The sarcophagus of the pharaoh Seti I, carved from a single vast block of translucent alabaster, cost Soane £2,000 after the British Museum turned it down as too expensive. Getting in the 3,000-year-old relic, the size of a small boat and weighing several tonnes, involved knocking down a sizeable chunk of his back wall, and demolishing his unfortunate housekeeper’s sitting room.

Over three days and nights, almost 900 people trooped through his rooms and into the basement renamed “the Sepulchral Chamber”, where the sarcophagus glowed eerily, lit by candles placed inside. The museum recently recreated the experiment, and deputy director Helen Dorey recalled the extraordinary effect when the whole block lit up like a lantern, and the thousands of tiny human figure hieroglyphics carved into every inch of stone seemed to flicker and move. “It was a truly shiver down the spine moment,” she said.

The sarcophagus was discovered in October 1817 in the monumental tomb of Seti, one of the most elaborate in the Valley of the Kings, by an extraordinary character, Giovanni Belzoni.

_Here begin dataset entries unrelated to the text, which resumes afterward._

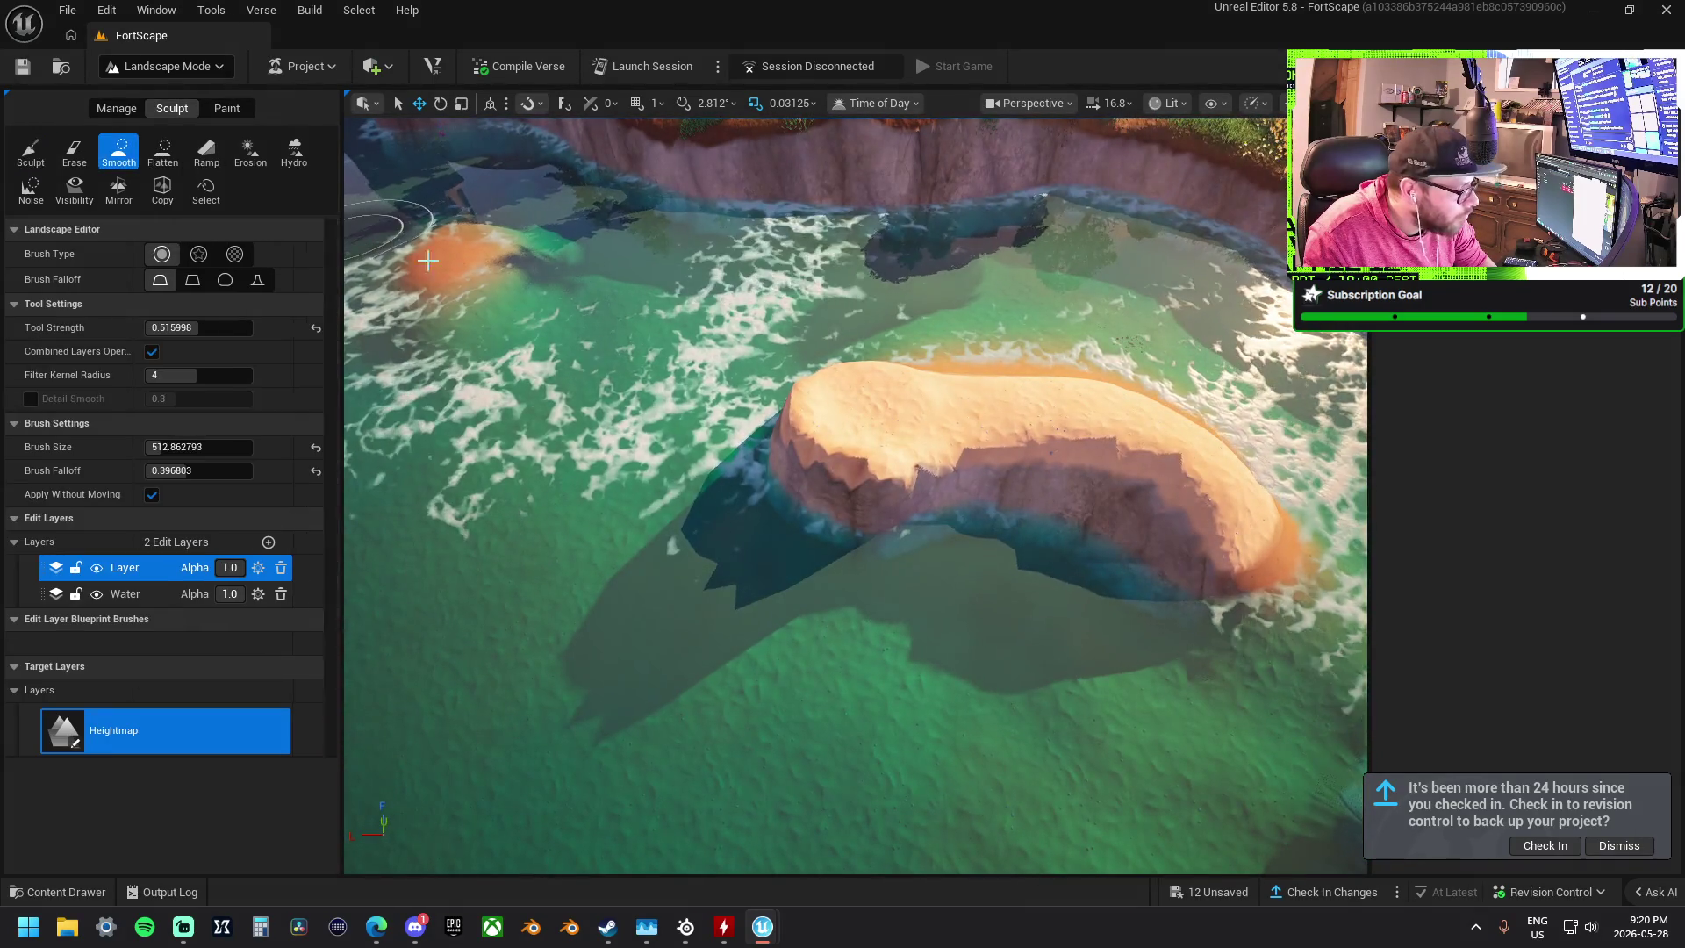
mouse_move(826, 439)
mouse_down()
mouse_move(904, 403)
mouse_move(1206, 455)
mouse_move(1163, 430)
mouse_move(1169, 462)
mouse_move(1157, 445)
mouse_move(887, 381)
mouse_move(848, 392)
mouse_up()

Belzoni was a circus strongman – born in Italy, he called himself the Patagonian Sampson – turned self-taught engineer and finally Egyptologist. An exhibition at the Sir John Soane’s museum celebrating the bicentenary of his discovery includes objects from the tomb and illustrations of the paintings covering every surface, which were still blazing with colour when he found them. Curator Joanna Tinworth can’t prove that Belzoni and Soane ever met, but the architect took a keen interest in the discovery even before he bought the sarcophagus.

Belzoni now has a dodgy reputation, seen as little better than a tomb robber, but Tinworth has a soft spot for him.